The House also passed two other tax-related bills Tuesday that weren’t endorsed in the recent AICPA letter.
H.R. 1155, Recovery of Stolen Checks Act, sponsored by Rep. Nicole Malliotakis, R-New York, would require the IRS to create a process for taxpayers to request a replacement via direct deposit for a stolen paper check. If a check is determined to be stolen or lost, and not cashed, a taxpayer will receive a replacement check once the original check is cancelled, but many taxpayers are having their replacement checks stolen as well. Taxpayers who have a check stolen are then unable to request that the replacement check be sent via direct deposit. The bill would require the Treasury to establish processes and procedures under which taxpayers, who are otherwise eligible to receive an amount by paper check in replacement of a lost or stolen paper check, may elect to receive such amount by direct deposit.

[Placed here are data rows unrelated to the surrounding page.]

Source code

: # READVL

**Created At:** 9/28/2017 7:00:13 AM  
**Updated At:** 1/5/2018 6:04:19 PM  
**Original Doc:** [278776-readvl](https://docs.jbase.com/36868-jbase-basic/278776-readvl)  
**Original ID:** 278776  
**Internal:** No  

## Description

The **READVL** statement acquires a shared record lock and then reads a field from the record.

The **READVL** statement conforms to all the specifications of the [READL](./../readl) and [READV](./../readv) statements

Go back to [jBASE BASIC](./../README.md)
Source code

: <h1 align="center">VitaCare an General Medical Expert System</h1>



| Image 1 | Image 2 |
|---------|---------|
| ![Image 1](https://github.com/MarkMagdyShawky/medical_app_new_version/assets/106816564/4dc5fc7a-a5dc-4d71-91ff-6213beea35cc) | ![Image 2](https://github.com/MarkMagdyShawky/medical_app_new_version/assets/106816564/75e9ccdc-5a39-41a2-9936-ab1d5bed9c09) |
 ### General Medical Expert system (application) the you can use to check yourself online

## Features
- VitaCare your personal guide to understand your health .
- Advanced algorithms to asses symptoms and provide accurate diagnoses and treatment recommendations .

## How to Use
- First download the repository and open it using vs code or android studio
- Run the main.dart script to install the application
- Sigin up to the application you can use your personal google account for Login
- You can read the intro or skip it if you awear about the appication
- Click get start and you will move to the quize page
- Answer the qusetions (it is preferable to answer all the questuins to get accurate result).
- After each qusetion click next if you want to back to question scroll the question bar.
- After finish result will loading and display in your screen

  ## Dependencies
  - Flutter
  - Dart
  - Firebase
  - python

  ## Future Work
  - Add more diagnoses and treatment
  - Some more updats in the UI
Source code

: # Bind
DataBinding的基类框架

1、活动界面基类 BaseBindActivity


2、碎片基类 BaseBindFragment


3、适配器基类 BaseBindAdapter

H.R. 997, National Taxpayer Advocate Enhancement Act, sponsored by Rep. Randy Feenstra, R-Iowa, would prevent IRS interference with National Taxpayer Advocate personnel by granting the NTA responsibility for its attorneys. In advocating for taxpayer rights, the National Taxpayer Advocate often requires independent legal advice. But currently, the staff members hired by the National Taxpayer Advocate are accountable to internal IRS counsel, not the Taxpayer Advocate, creating a potential conflict of interest to the detriment of taxpayers. The bill would authorize the National Taxpayer Advocate to hire attorneys who report directly to her, helping establish independence from the IRS.
House Ways and Means Committee Chairman Jason Smith, R-Missouri, applauded the bipartisan House passage of the various bills, which had been unanimously passed by the committee.
“President Trump was elected on the promise of finally making the government work better for working people,” Smith said in a statement Tuesday. “This bipartisan legislation helps fulfill that mandate and makes improvements to tax administration that will make it easier for the American people to file their taxes. Those who are rebuilding after a natural disaster particularly need help filing taxes, which is why this set of bills lightens the load for taxpayers in communities struck by a hurricane, tornado or some other disaster. With Tax Day just a few days away, we must look for common-sense, bipartisan ways to make filing taxes less of a hassle.”